> [THE PROBLEM]: Lay out the part of the listing that opens with the line containing "Lot #5290 OFFICE STORAGE ITEMS" and closes with the line containing "Lot #5254 METAL OFFICE STORAGE", both ends included, as a JSON list of strings with one string per line and blank lines left out.

> [AVAILABLE RECORDS]:
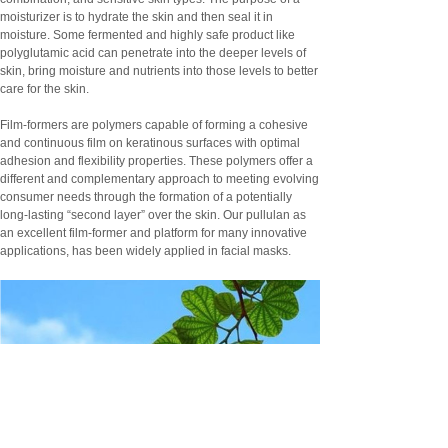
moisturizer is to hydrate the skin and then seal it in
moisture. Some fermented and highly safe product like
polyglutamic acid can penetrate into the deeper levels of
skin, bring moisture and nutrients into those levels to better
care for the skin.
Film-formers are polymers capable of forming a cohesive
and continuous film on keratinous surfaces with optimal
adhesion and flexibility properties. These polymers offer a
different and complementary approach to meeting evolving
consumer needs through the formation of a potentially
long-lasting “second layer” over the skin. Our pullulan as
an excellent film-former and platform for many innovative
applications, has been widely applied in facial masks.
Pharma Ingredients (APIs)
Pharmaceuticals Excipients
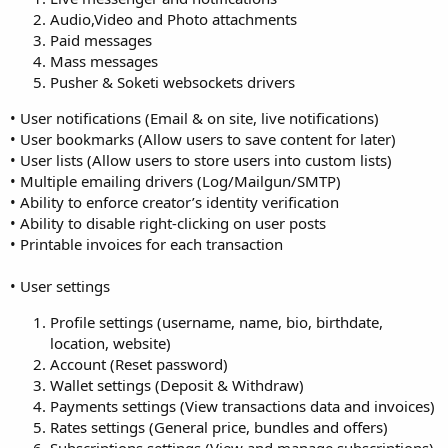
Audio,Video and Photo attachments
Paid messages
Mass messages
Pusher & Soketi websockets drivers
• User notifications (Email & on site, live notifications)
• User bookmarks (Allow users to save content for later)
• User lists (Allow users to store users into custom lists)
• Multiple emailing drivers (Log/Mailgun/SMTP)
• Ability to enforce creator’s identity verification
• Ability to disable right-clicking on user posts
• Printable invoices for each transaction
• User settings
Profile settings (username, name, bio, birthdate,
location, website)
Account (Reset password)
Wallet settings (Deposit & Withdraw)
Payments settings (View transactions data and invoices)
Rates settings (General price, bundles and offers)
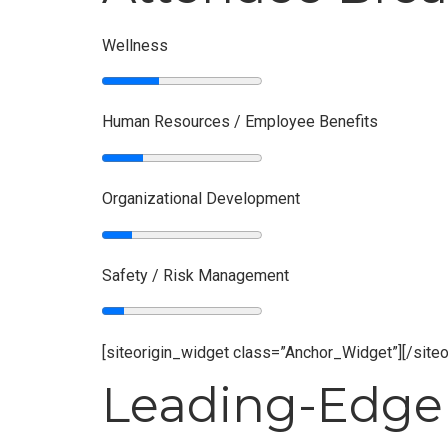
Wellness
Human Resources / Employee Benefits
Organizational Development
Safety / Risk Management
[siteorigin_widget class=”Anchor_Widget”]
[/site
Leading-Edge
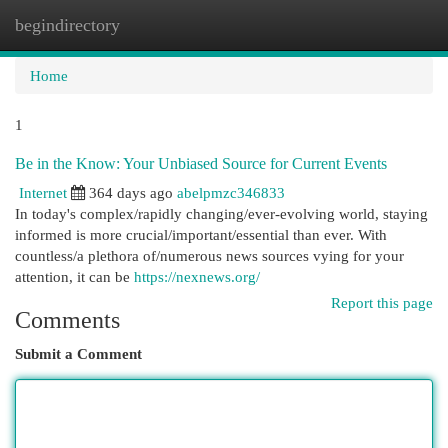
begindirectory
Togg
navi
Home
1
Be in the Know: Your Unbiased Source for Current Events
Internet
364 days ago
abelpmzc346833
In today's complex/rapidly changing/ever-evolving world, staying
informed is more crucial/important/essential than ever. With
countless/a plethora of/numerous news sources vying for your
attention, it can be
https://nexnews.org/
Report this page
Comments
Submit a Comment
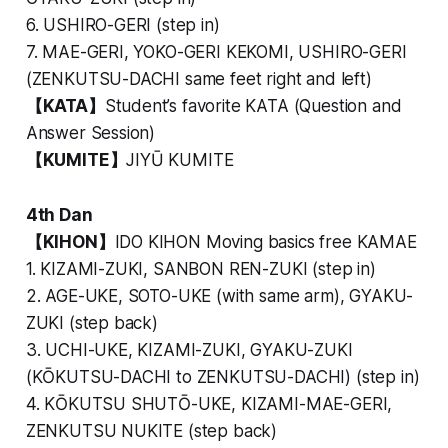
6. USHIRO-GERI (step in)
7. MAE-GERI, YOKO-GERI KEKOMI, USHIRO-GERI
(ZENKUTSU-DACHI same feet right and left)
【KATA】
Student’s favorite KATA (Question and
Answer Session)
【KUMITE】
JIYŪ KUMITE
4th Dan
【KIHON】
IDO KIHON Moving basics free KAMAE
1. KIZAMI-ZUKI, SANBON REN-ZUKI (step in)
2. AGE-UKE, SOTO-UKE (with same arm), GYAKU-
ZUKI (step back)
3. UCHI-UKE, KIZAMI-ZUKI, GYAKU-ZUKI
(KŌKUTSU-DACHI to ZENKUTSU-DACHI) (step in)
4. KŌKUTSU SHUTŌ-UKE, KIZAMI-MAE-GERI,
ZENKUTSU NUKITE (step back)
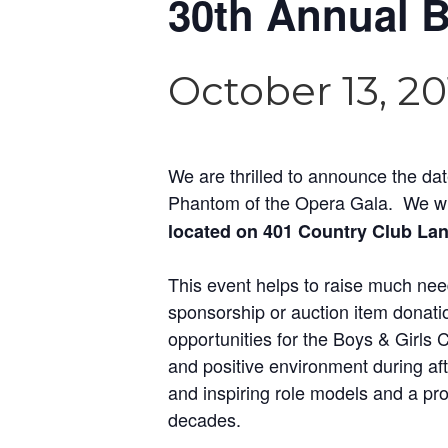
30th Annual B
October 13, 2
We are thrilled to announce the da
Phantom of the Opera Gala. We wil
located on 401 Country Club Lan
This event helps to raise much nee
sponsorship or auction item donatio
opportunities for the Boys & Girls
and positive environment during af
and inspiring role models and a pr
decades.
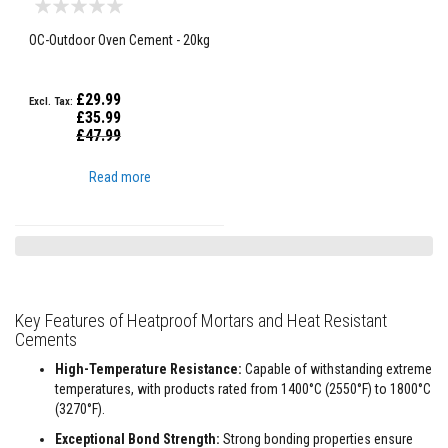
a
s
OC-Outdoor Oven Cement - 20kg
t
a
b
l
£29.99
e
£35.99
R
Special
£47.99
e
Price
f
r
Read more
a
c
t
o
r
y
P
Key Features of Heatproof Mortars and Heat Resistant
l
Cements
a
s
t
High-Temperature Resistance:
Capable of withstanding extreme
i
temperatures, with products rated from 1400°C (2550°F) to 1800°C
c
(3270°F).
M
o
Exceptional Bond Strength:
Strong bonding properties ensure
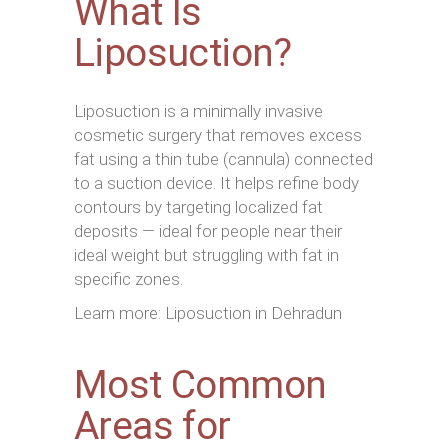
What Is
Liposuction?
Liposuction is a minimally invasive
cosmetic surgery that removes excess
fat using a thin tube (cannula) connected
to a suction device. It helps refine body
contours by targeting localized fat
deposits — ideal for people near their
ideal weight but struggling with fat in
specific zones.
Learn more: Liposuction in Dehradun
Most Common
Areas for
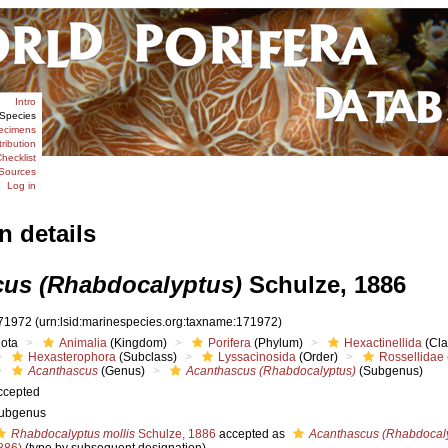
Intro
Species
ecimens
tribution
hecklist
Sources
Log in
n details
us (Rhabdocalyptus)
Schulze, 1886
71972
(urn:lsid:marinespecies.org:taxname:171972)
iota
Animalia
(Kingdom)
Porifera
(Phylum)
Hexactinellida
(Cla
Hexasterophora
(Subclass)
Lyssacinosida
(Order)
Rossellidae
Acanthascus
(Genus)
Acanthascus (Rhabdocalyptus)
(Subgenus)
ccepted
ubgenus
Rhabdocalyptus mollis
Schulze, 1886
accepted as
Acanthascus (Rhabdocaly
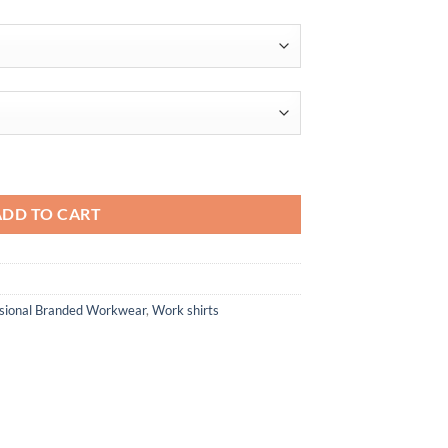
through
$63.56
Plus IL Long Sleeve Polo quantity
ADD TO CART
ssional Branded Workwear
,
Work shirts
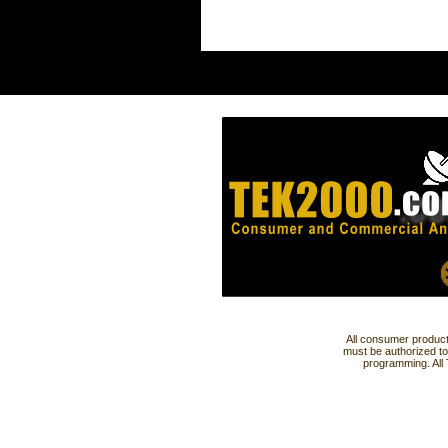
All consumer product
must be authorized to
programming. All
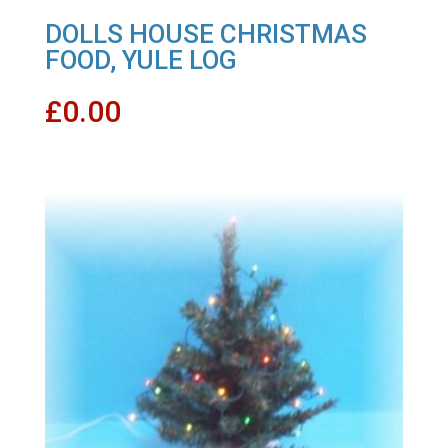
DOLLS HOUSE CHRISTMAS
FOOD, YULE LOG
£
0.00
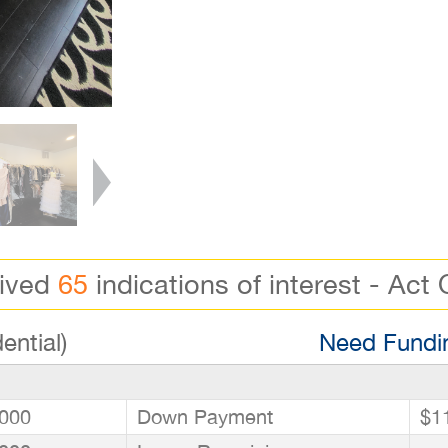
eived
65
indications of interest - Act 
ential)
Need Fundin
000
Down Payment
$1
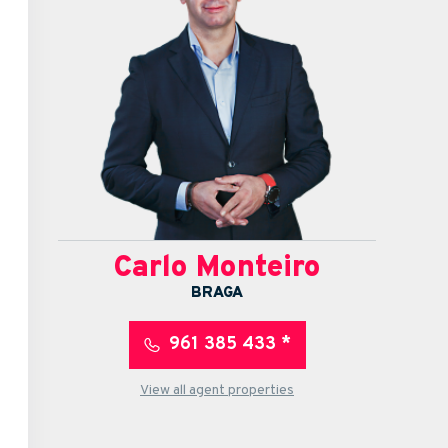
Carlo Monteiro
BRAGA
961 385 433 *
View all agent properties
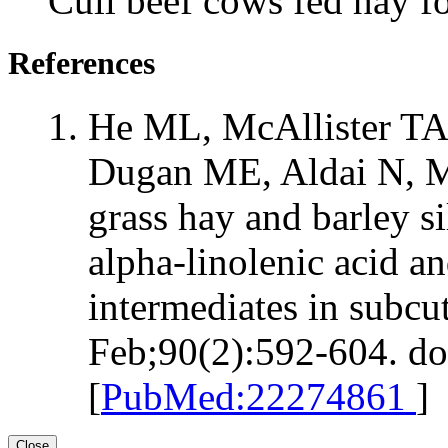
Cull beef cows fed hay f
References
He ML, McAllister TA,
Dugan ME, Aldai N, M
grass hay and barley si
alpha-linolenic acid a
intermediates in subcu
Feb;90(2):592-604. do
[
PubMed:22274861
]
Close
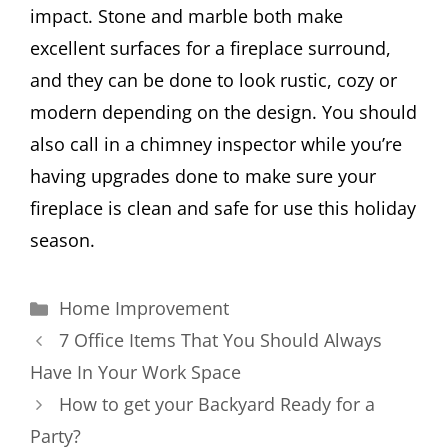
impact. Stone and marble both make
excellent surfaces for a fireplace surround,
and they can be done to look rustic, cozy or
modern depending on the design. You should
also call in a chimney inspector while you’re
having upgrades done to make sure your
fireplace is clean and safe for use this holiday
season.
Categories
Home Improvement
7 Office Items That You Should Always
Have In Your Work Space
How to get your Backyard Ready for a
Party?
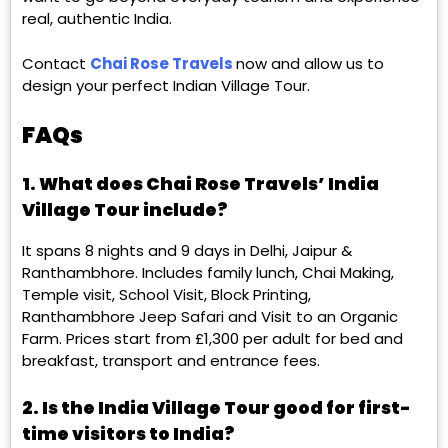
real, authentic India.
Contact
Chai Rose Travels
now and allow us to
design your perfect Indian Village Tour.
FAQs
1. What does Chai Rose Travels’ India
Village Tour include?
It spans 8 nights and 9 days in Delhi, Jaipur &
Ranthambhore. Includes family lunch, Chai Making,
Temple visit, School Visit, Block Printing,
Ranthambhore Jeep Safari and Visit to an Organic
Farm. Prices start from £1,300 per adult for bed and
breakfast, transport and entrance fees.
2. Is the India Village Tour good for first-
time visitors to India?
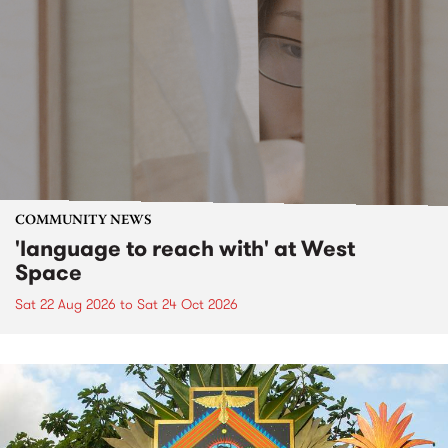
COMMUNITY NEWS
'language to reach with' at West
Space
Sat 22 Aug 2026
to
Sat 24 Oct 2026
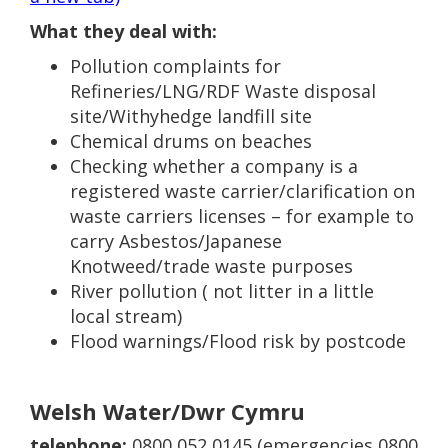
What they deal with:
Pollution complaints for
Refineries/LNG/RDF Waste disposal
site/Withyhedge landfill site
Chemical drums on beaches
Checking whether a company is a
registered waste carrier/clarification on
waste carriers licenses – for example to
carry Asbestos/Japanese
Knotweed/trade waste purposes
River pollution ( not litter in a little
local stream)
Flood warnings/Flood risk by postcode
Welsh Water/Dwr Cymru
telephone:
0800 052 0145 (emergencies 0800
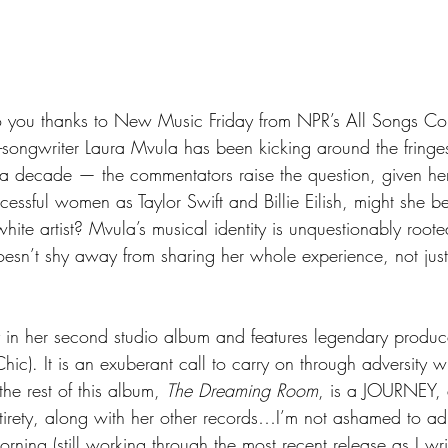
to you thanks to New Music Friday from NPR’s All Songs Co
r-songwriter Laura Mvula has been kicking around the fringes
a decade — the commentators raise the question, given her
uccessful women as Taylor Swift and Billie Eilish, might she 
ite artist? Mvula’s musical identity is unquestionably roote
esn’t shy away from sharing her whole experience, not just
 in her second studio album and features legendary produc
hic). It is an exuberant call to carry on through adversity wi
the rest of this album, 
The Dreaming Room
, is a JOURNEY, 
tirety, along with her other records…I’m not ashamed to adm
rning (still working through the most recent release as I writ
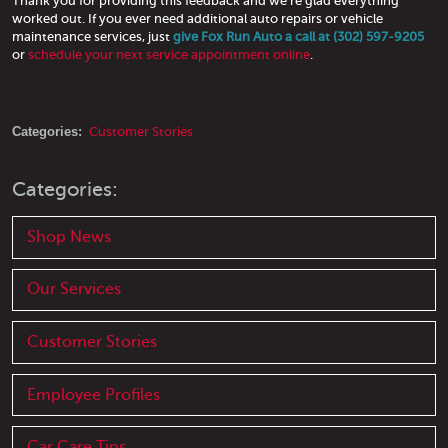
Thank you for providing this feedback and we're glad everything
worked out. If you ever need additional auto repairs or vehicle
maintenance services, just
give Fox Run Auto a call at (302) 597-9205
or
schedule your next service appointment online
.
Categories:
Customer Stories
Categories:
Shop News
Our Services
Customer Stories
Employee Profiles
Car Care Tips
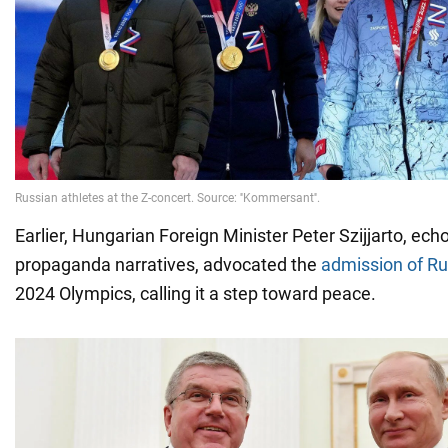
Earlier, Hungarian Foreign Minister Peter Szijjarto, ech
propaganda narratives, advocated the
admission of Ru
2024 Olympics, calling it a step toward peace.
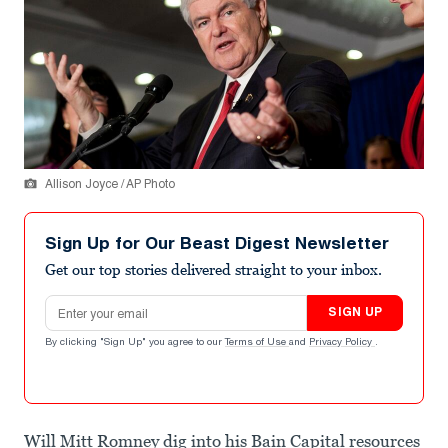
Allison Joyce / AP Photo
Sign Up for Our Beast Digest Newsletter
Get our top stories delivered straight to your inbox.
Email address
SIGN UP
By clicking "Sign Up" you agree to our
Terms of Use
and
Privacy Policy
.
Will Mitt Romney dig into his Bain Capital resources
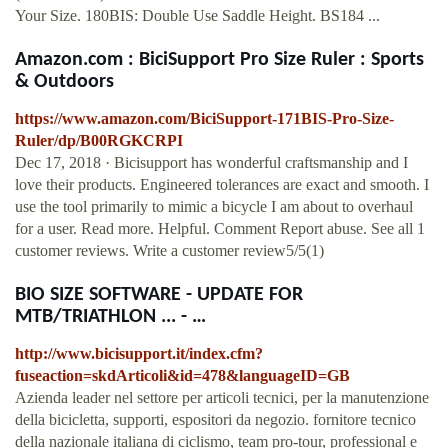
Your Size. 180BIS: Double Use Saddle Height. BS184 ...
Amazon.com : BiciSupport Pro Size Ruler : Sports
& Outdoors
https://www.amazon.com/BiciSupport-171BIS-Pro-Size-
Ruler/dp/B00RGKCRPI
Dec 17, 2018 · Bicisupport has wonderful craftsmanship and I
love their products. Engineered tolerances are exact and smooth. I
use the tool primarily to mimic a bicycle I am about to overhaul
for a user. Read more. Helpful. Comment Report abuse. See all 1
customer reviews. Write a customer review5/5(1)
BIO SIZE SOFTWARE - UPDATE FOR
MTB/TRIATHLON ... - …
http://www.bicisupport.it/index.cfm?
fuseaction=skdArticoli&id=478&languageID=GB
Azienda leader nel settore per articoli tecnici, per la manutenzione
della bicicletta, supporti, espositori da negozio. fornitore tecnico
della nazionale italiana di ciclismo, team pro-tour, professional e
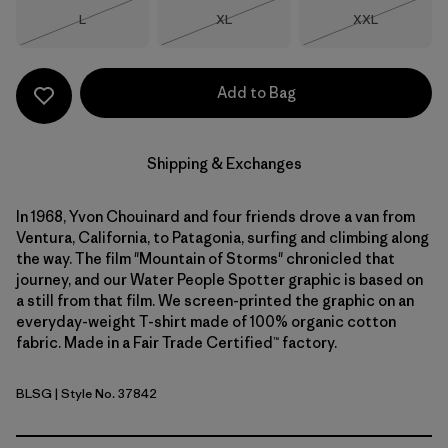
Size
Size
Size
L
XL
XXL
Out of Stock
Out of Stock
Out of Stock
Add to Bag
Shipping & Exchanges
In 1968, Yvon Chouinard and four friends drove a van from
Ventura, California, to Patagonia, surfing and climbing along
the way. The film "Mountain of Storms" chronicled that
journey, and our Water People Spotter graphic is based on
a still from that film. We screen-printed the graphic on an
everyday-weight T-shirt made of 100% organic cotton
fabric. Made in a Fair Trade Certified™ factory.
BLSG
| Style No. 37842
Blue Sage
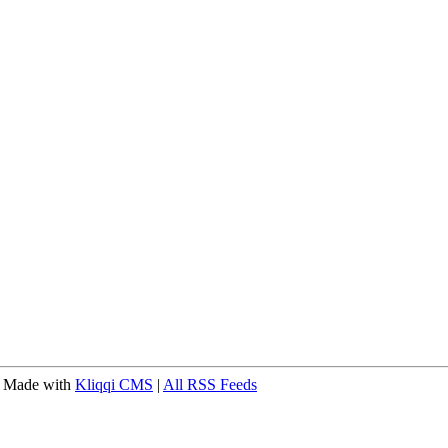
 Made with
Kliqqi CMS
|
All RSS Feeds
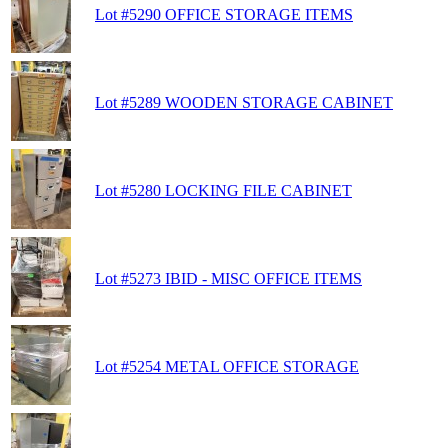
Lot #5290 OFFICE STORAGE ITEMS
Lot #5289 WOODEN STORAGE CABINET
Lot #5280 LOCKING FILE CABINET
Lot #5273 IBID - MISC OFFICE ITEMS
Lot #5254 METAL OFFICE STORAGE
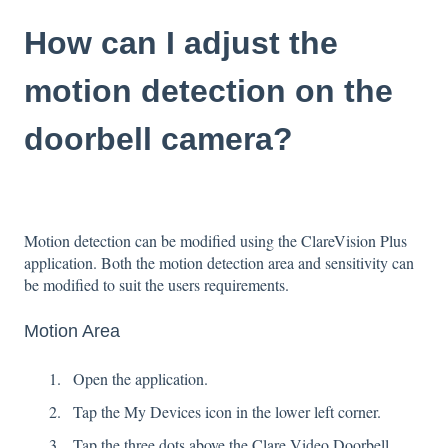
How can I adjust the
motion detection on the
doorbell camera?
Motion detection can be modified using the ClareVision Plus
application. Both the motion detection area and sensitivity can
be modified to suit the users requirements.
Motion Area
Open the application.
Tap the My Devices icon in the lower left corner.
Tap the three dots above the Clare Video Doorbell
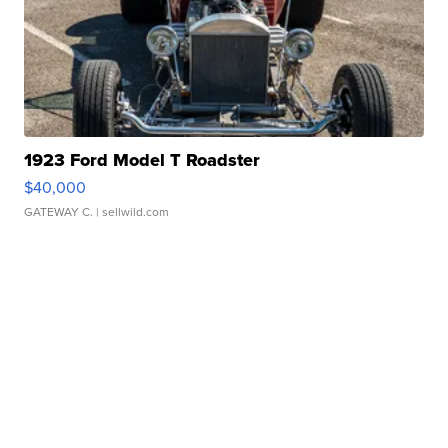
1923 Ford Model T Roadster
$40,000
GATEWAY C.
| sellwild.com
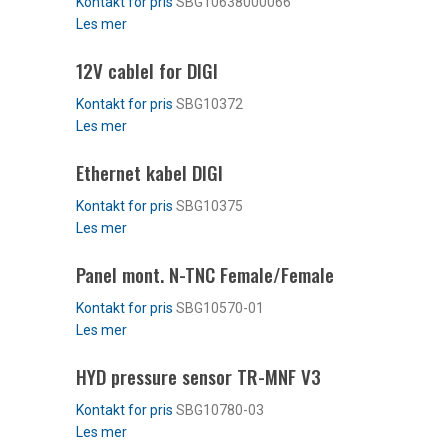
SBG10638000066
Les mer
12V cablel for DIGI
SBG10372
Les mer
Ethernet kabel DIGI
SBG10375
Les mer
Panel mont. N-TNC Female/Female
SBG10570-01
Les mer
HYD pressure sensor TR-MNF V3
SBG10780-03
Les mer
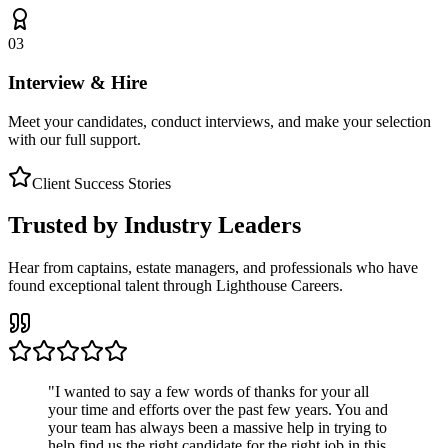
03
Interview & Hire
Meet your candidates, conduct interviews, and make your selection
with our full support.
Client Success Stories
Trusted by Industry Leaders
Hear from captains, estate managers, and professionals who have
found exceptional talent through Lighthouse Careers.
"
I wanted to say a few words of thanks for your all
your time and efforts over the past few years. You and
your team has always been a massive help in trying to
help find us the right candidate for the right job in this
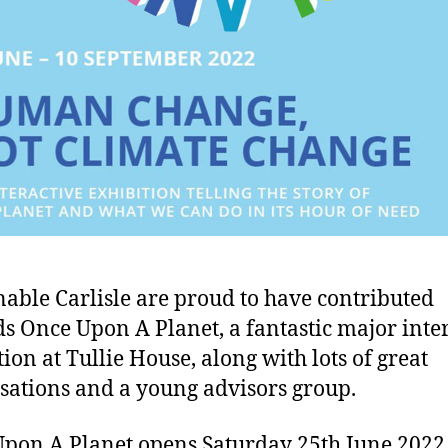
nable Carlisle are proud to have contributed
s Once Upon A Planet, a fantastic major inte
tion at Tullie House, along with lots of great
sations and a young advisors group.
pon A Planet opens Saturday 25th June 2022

> [RESPONSE]:
[
  "Lot #5290 OFFICE STORAGE ITEMS",
  "Lot #5289 WOODEN STORAGE CABINET",
  "Lot #5280 LOCKING FILE CABINET",
  "Lot #5273 IBID - MISC OFFICE ITEMS",
  "Lot #5254 METAL OFFICE STORAGE"
]